Ecosyste.ms: Awesome

An open API service indexing awesome lists of open source software.

Awesome Lists | Featured Topics | Projects

https://github.com/jkleint/ansible-hadoop

THIS REPOSITORY IS VERY OUTDATED. See Ansible Galaxy instead.
https://github.com/jkleint/ansible-hadoop

Last synced: about 2 months ago
JSON representation

THIS REPOSITORY IS VERY OUTDATED. See Ansible Galaxy instead.

Awesome Lists containing this project

README

        

= This repository is old and unmaintained.

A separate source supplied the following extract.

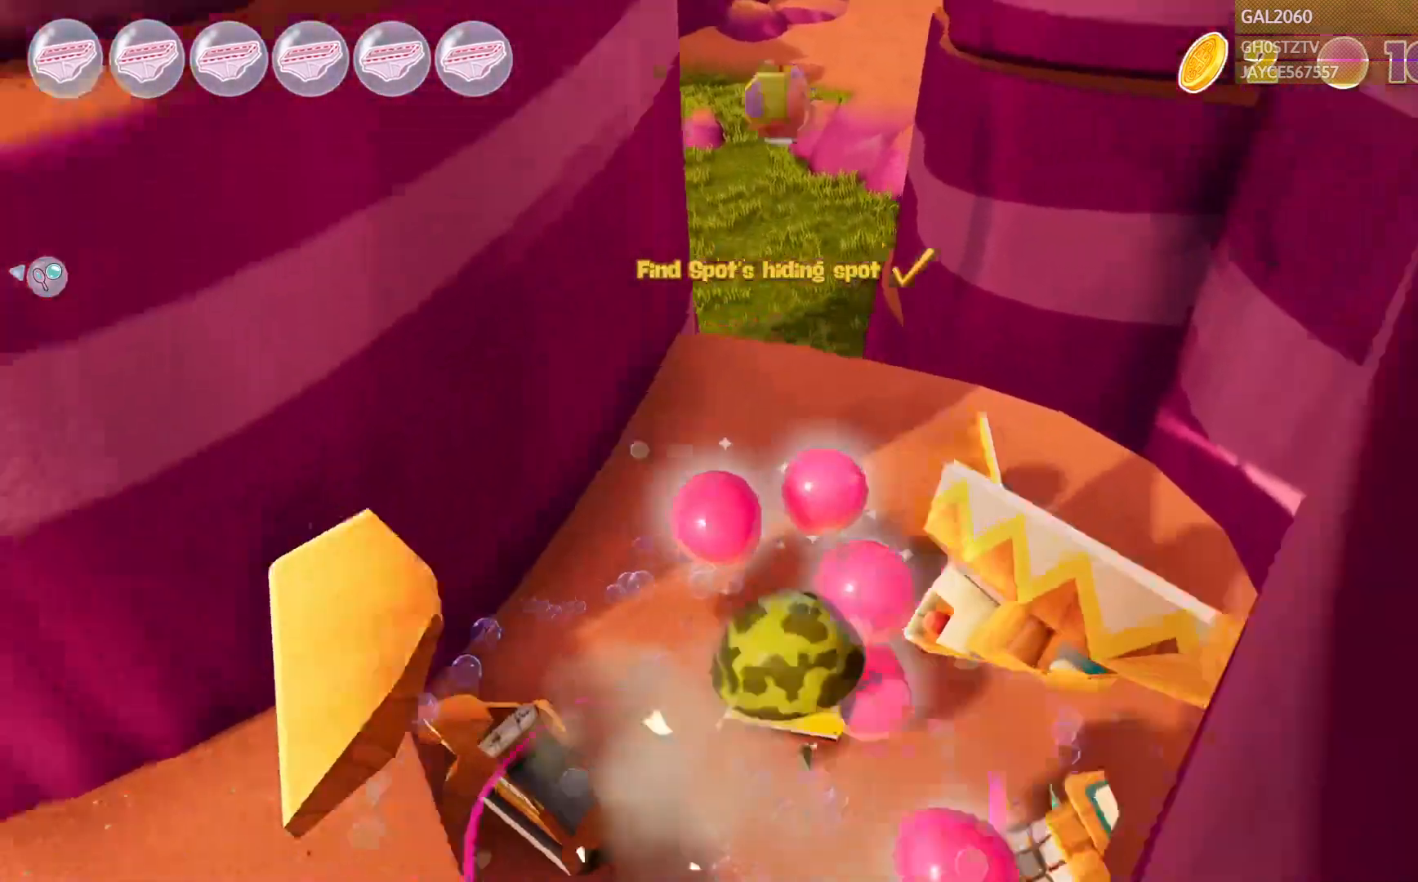
Gameplay with a controller (PlayStation layout); each line is a JSON object with the inputs held at the frame after it (dt_ms = milliseconds from this image to that frame). "events" lists button and stick changes between this image and that frame as [ms after this image, input, new state], when the widget could be followed in between. Not read: HOME L3 R1 R3 left_stick.
{"dt_ms": 500, "buttons": [], "right_stick": "center", "events": [[133, "CROSS", "down"], [267, "CROSS", "up"], [317, "CIRCLE", "down"], [383, "CIRCLE", "up"]]}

== Find Hadoop playbooks at Ansible Galaxy:

https://galaxy.ansible.com/search?keywords=hadoop&order_by=-relevance&page_size=10

---

Installing Hadoop With Ansible
==============================
:date: 2012 Oct 18

This is a collection of http://ansible.cc[Ansible] playbooks and templates to
install, configure, and manage https://hadoop.apache.org/[Hadoop] on a cluster.

Prerequisites
-------------
This is designed to install http://www.cloudera.com/[Cloudera]'s Distribution
of Hadoop version 4 (CDH4) on Red Hat (or CentOS) Linux 5 or later. It only
installs HDFS and YARN (a.k.a. MRv2); it does not install MRv1. It requires
Ansible 0.7 or later.

This assumes you have Ansbile set up and working on your cluster. The playbooks
are designed to use sudo, so you do not need remote root access. You will need
to be able to sudo to the `hdfs` user, not just root. You do not need
passwordless SSH (but it helps).

It is assumed you have configured yum to use the CDH4 repository, or created
your own local repository, on each node, as described here:

https://ccp.cloudera.com/display/CDH4DOC/CDH4+Installation

You can use Ansible to add the CDH4 repository to your yum configuration on the
whole cluster with something like this:

$ ansible hadoop -m copy -a 'src=cloudera-cdh4.repo dest=/etc/yum.repos.d/cloudera-cdh4.repo user=root group=root mode=0644' -K -f33

In what follows, we assume you can log in to the cluster using ssh-agent and
require a password to use sudo. If you need a password for SSH itself (not
sudo), you can add `-k` (lower case). If you don't need a sudo password, you
can change the `-K` (upper case) to `-s`. If you're logging in as root
remotely, you can leave off the `-K`. The `-f33` makes 33 SSH connections at a
time; you can adjust this for the number of nodes in your cluster.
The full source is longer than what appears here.